The biggest change in young people’s financing arrangements from when I was younger is that many more people go to university but the Treasury has funded this though the student loan scheme instead of the grants that were available in earlier years and has allowed universities to charge higher fees. The original Treasury intention was that bringing the market into academic education would lead to an improvement in courses and better value for money. It appears that the opposite has happened. There has been an explosion of courses, and though many are likely to be of economic value, many are not. While universities have grabbed the extra cash to pay their senior staff (especially the non-academic staff) significant salary increases. Vice-chancellors in particular have benefitted to the extent that the average pay for a vice-chancellor of a Russell Group university last year had reached £389,340.
Because those who don’t reach the earnings threshold don’t have to repay their loans, which eventually get written off, there is a disincentive for many students to study those courses that will lead to high levels of remuneration. My Cebr colleagues estimate that the UK may need as many as a 177,000 additional experts in Artificial Intelligence by 2031. This compares with only 355 new students enrolled in the subject at all UK universities this year. At the current rate it would take 498 years to educate those whom we need in ten years’ time. So the unintended result of the Treasury’s cunning scheme has been to leave the better off students funding unnecessary courses, overpaid vice-chancellors as well as their less successful contemporaries. This is unfair on just so many levels besides creating adverse incentives that damage the economy.

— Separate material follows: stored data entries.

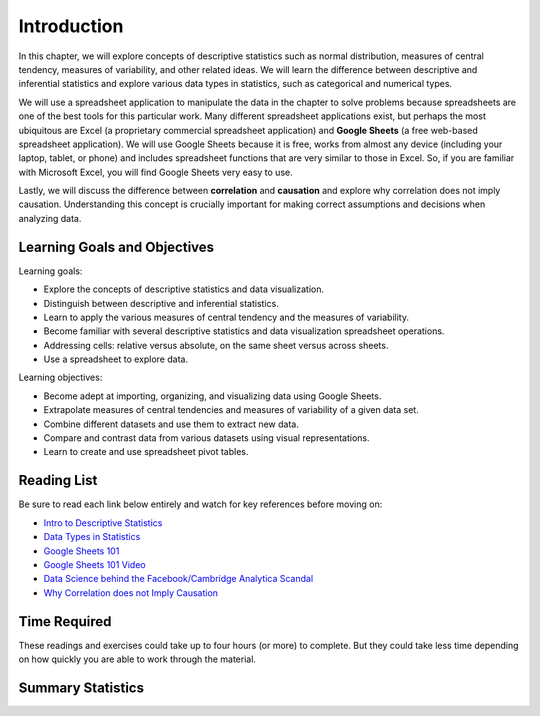 .. Copyright (C)  Google, Runestone Interactive LLC
   This work is licensed under the Creative Commons Attribution-ShareAlike 4.0
   International License. To view a copy of this license, visit
   http://creativecommons.org/licenses/by-sa/4.0/.


.. _Chapter2Introduction:

Introduction
============

In this chapter, we will explore concepts of descriptive statistics such as normal distribution, measures of central tendency, 
measures of variability, and other related ideas.  We will learn the difference between descriptive and inferential statistics 
and explore various data types in statistics, such as categorical and numerical types.

We will use a spreadsheet application to manipulate the data in the chapter to solve problems because spreadsheets are one of the best 
tools for this particular work. Many different spreadsheet applications exist, but perhaps the most ubiquitous are Excel (a proprietary commercial spreadsheet application) 
and **Google Sheets** (a free web-based spreadsheet application).  We will use Google Sheets because it is free, works from almost any device 
(including your laptop, tablet, or phone) and includes spreadsheet functions that are very similar to those in Excel.  
So, if you are familiar with Microsoft Excel, you will find Google Sheets very easy to use.

Lastly, we will discuss the difference between **correlation** and **causation** and explore why correlation does not imply causation.  Understanding 
this concept is crucially important for making correct assumptions and decisions when analyzing data.

Learning Goals and Objectives
-----------------------------
Learning goals:

- Explore the concepts of descriptive statistics and data visualization.
- Distinguish between descriptive and inferential statistics.
- Learn to apply the various measures of central tendency and the measures of variability.
- Become familiar with several descriptive statistics and data visualization spreadsheet operations.
- Addressing cells: relative versus absolute, on the same sheet versus across sheets.
- Use a spreadsheet to explore data.

Learning objectives:

- Become adept at importing, organizing, and visualizing data using Google Sheets.
- Extrapolate measures of central tendencies and measures of variability of a given data set.
- Combine different datasets and use them to extract new data.
- Compare and contrast data from various datasets using visual representations.
- Learn to create and use spreadsheet pivot tables.


.. _Chapter2ReadingList:

Reading List
------------

Be sure to read each link below entirely and watch for key references before moving on:

* `Intro to Descriptive Statistics <https://towardsdatascience.com/intro-to-descriptive-statistics-252e9c464ac9>`_

* `Data Types in Statistics <https://towardsdatascience.com/data-types-in-statistics-347e152e8bee>`_

* `Google Sheets 101 <https://zapier.com/learn/google-sheets/google-sheets-tutorial/>`_

* `Google Sheets 101 Video <https://www.youtube.com/watch?v=QTgvX5MLPC8>`_

* `Data Science behind the Facebook/Cambridge Analytica Scandal <https://towardsdatascience.com/weapons-of-micro-destruction-how-our-likes-hijacked-democracy-c9ab6fcd3d02>`_

* `Why Correlation does not Imply Causation <https://towardsdatascience.com/why-correlation-does-not-imply-causation-5b99790df07e>`_


.. _Chapter2TimeRequired:

Time Required
-------------

These readings and exercises could take up to four hours (or more) to complete. But they could take less time depending on how
quickly you are able to work through the material.

Summary Statistics
------------------

.. dragndrop:: dd_summarystats2
   :feedback: Check the Reading list for the introduction to summary statistics
   :match_1: Normal Distribution|||Visualization of data is bell-shaped, symmetrical, centered, and unimodal.
   :match_2: Range|||The difference between the largest and the smallest point in the data.
   :match_3: Variance|||The summation of the square differences between every data point and the mean.
   :match_4: Standard Deviation|||The square root of the summation of the square differences between every data point and the mean.

   Match the Term on the left with the description on the right.
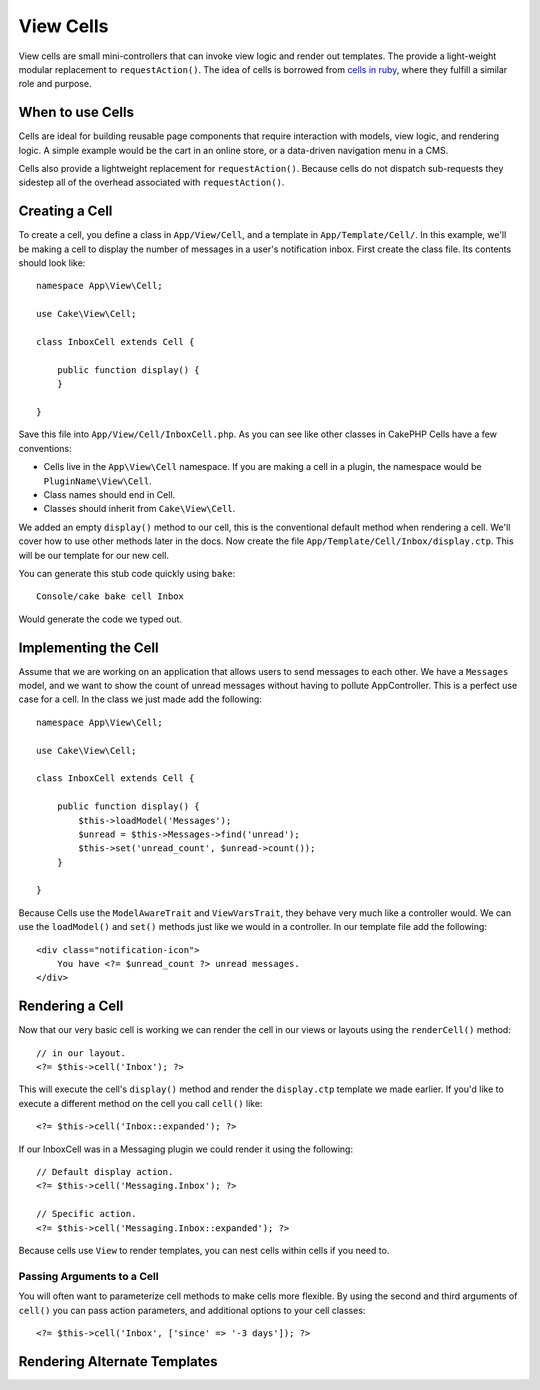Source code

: View Cells
##########

View cells are small mini-controllers that can invoke view logic and render out
templates. The provide a light-weight modular replacement to
``requestAction()``. The idea of cells is borrowed from `cells in ruby
<http://cells.rubyforge.org/>`_, where they fulfill a similar role and purpose.

When to use Cells
=================

Cells are ideal for building reusable page components that require interaction
with models,  view logic, and rendering logic. A simple example would be the
cart in an online store, or a data-driven navigation menu in a CMS.

Cells also provide a lightweight replacement for ``requestAction()``. Because
cells do not dispatch sub-requests they sidestep all of the overhead associated
with ``requestAction()``.

Creating a Cell
===============

To create a cell, you define a class in ``App/View/Cell``, and a template in
``App/Template/Cell/``. In this example, we'll be making a cell to display the
number of messages in a user's notification inbox. First create the class file.
Its contents should look like::

    namespace App\View\Cell;

    use Cake\View\Cell;

    class InboxCell extends Cell {

        public function display() {
        }

    }

Save this file into ``App/View/Cell/InboxCell.php``. As you can see like other
classes in CakePHP Cells have a few conventions:

* Cells live in the ``App\View\Cell`` namespace. If you are making a cell in
  a plugin, the namespace would be ``PluginName\View\Cell``.
* Class names should end in Cell.
* Classes should inherit from ``Cake\View\Cell``.

We added an empty ``display()`` method to our cell, this is the conventional
default method when rendering a cell. We'll cover how to use other methods later
in the docs. Now create the file ``App/Template/Cell/Inbox/display.ctp``. This
will be our template for our new cell.

You can generate this stub code quickly using ``bake``::

    Console/cake bake cell Inbox

Would generate the code we typed out.

Implementing the Cell
=====================

Assume that we are working on an application that allows users to send messages
to each other. We have a ``Messages`` model, and we want to show the count of
unread messages without having to pollute AppController. This is a perfect use
case for a cell. In the class we just made add the following::

    namespace App\View\Cell;

    use Cake\View\Cell;

    class InboxCell extends Cell {

        public function display() {
            $this->loadModel('Messages');
            $unread = $this->Messages->find('unread');
            $this->set('unread_count', $unread->count());
        }

    }

Because Cells use the ``ModelAwareTrait`` and ``ViewVarsTrait``, they behave
very much like a controller would.  We can use the ``loadModel()`` and ``set()``
methods just like we would in a controller. In our template file add the
following::

    <div class="notification-icon">
        You have <?= $unread_count ?> unread messages.
    </div>

Rendering a Cell
================

Now that our very basic cell is working we can render the cell in our views or
layouts using the ``renderCell()`` method::

    // in our layout.
    <?= $this->cell('Inbox'); ?>

This will execute the cell's ``display()`` method and render the ``display.ctp``
template we made earlier. If you'd like to execute a different method on the
cell you call ``cell()`` like::

    <?= $this->cell('Inbox::expanded'); ?>

If our InboxCell was in a Messaging plugin we could render it using the
following::

    // Default display action.
    <?= $this->cell('Messaging.Inbox'); ?>

    // Specific action.
    <?= $this->cell('Messaging.Inbox::expanded'); ?>

Because cells use ``View`` to render templates, you can nest cells within cells
if you need to.

Passing Arguments to a Cell
---------------------------

You will often want to parameterize cell methods to make cells more flexible.
By using the second and third arguments of ``cell()`` you can pass action
parameters, and additional options to your cell classes::

    <?= $this->cell('Inbox', ['since' => '-3 days']); ?>

Rendering Alternate Templates
=============================

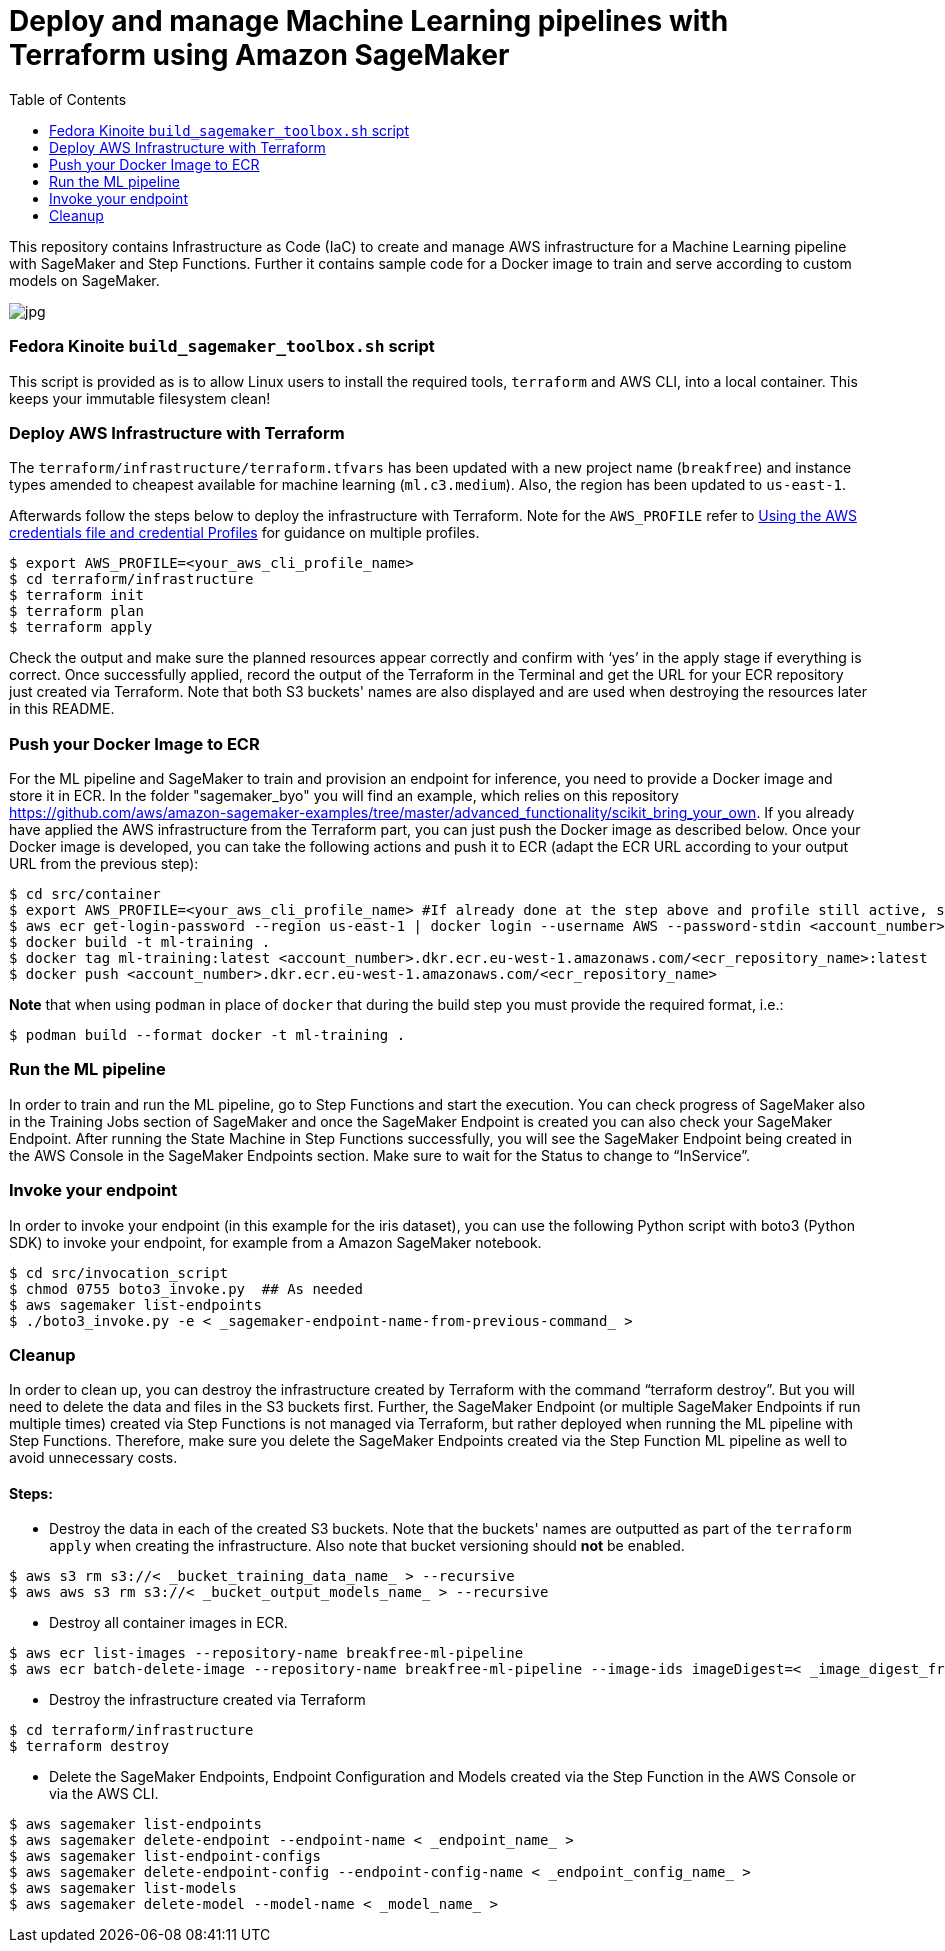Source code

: = Deploy and manage Machine Learning pipelines with Terraform using Amazon SageMaker
:toc:
:imagesdir: images

This repository contains Infrastructure as Code (IaC) to create and manage AWS infrastructure for a Machine Learning pipeline with SageMaker and Step Functions. Further it contains sample code for a Docker image to train and serve according to custom models on SageMaker. 

image::architecture-diagram.png[jpg]

=== Fedora Kinoite `build_sagemaker_toolbox.sh` script

This script is provided as is to allow Linux users to install the required tools, `terraform` and AWS CLI, into a local container. This keeps your immutable filesystem clean!

=== Deploy AWS Infrastructure with Terraform

The `terraform/infrastructure/terraform.tfvars` has been updated with a new project name (`breakfree`) and instance types amended to cheapest available for machine learning (`ml.c3.medium`). Also, the region has been updated to `us-east-1`.
 
Afterwards follow the steps below to deploy the infrastructure with Terraform. Note for the `AWS_PROFILE` refer to https://docs.aws.amazon.com/sdk-for-php/v3/developer-guide/guide_credentials_profiles.html[Using the AWS credentials file and credential Profiles] for guidance on multiple profiles.

```bash
$ export AWS_PROFILE=<your_aws_cli_profile_name>
$ cd terraform/infrastructure
$ terraform init
$ terraform plan
$ terraform apply
```

Check the output and make sure the planned resources appear correctly and confirm with ‘yes’ in the apply stage if everything is correct. Once successfully applied, record the output of the Terraform in the Terminal and get the URL for your ECR repository just created via Terraform. Note that both S3 buckets' names are also displayed and are used when destroying the resources later in this README.


=== Push your Docker Image to ECR

For the ML pipeline and SageMaker to train and provision an endpoint for inference, you need to provide a Docker image and store it in ECR. In the folder "sagemaker_byo" you will find an example, which relies on this repository https://github.com/aws/amazon-sagemaker-examples/tree/master/advanced_functionality/scikit_bring_your_own. If you already have applied the AWS infrastructure from the Terraform part, you can just push the Docker image as described below. Once your Docker image is developed, you can take the following actions and push it to ECR (adapt the ECR URL according to your output URL from the previous step):

```bash
$ cd src/container
$ export AWS_PROFILE=<your_aws_cli_profile_name> #If already done at the step above and profile still active, skip this step
$ aws ecr get-login-password --region us-east-1 | docker login --username AWS --password-stdin <account_number>.dkr.ecr.eu-west-1.amazonaws.com
$ docker build -t ml-training .
$ docker tag ml-training:latest <account_number>.dkr.ecr.eu-west-1.amazonaws.com/<ecr_repository_name>:latest
$ docker push <account_number>.dkr.ecr.eu-west-1.amazonaws.com/<ecr_repository_name>
```

*Note* that when using `podman` in place of `docker` that during the build step you must provide the required format, i.e.:

   $ podman build --format docker -t ml-training . 

=== Run the ML pipeline

In order to train and run the ML pipeline, go to Step Functions and start the execution. You can check progress of SageMaker also in the Training Jobs section of SageMaker and once the SageMaker Endpoint is created you can also check your SageMaker Endpoint. After running the State Machine in Step Functions successfully, you will see the SageMaker Endpoint being created in the AWS Console in the SageMaker Endpoints section. Make sure to wait for the Status to change to “InService”.

=== Invoke your endpoint

In order to invoke your endpoint (in this example for the iris dataset), you can use the following Python script with boto3 (Python SDK) to invoke your endpoint, for example from a Amazon SageMaker notebook.

```bash
$ cd src/invocation_script
$ chmod 0755 boto3_invoke.py  ## As needed
$ aws sagemaker list-endpoints 
$ ./boto3_invoke.py -e < _sagemaker-endpoint-name-from-previous-command_ >
```

=== Cleanup

In order to clean up, you can destroy the infrastructure created by Terraform with the command “terraform destroy”. But you will need to delete the data and files in the S3 buckets first. Further, the SageMaker Endpoint (or multiple SageMaker Endpoints if run multiple times) created via Step Functions is not managed via Terraform, but rather deployed when running the ML pipeline with Step Functions. Therefore, make sure you delete the SageMaker Endpoints created via the Step Function ML pipeline as well to avoid unnecessary costs.

==== Steps:

- Destroy the data in each of the created S3 buckets. Note that the buckets' names are outputted as part of the `terraform apply` when creating the infrastructure. Also note that bucket versioning should *not* be enabled.

```bash
$ aws s3 rm s3://< _bucket_training_data_name_ > --recursive
$ aws aws s3 rm s3://< _bucket_output_models_name_ > --recursive
```

- Destroy all container images in ECR.

```bash
$ aws ecr list-images --repository-name breakfree-ml-pipeline
$ aws ecr batch-delete-image --repository-name breakfree-ml-pipeline --image-ids imageDigest=< _image_digest_from_previous_command_ > [ imagedDigest=< _other_image_digests_from_previous_command_ > ]
```

- Destroy the infrastructure created via Terraform

```bash
$ cd terraform/infrastructure
$ terraform destroy
```

- Delete the SageMaker Endpoints, Endpoint Configuration and Models created via the Step Function in the AWS Console or via the AWS CLI.

```bash
$ aws sagemaker list-endpoints
$ aws sagemaker delete-endpoint --endpoint-name < _endpoint_name_ >
$ aws sagemaker list-endpoint-configs
$ aws sagemaker delete-endpoint-config --endpoint-config-name < _endpoint_config_name_ >
$ aws sagemaker list-models
$ aws sagemaker delete-model --model-name < _model_name_ >
```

What does this mean for the funding of social care and the associated redistribution of wealth?
Any sensible reform of age care needs to factor in three things.
First, those who save to build up wealth should not be disincentivised excessively over those who do not. The UK has always had a relatively low savings ratio and with demographic trends against saving it is important not to make this problem worse.
Second, it should be made easier for older people to release cash by downsizing their housing by removing the huge and damaging stamp duty charge.
Third, the Bank of Mum and Dad needs to be made less discriminatory by being made more available to those who do not have the privilege of rich parents to pay their deposits on their houses. I suggested in my book, The Inequality Paradox, that inheritance tax could be restructured to make its effects more redistributional.
The idea that the baby boomers have stolen the young’s inheritance is, like the crocodiles breeding in the sewerage system, an urban myth.
If anyone has stolen anything from the young, it is the Treasury and the universities.
Douglas McWilliams is Deputy Chairman of the economics consultancy Cebr which he founded in 1993.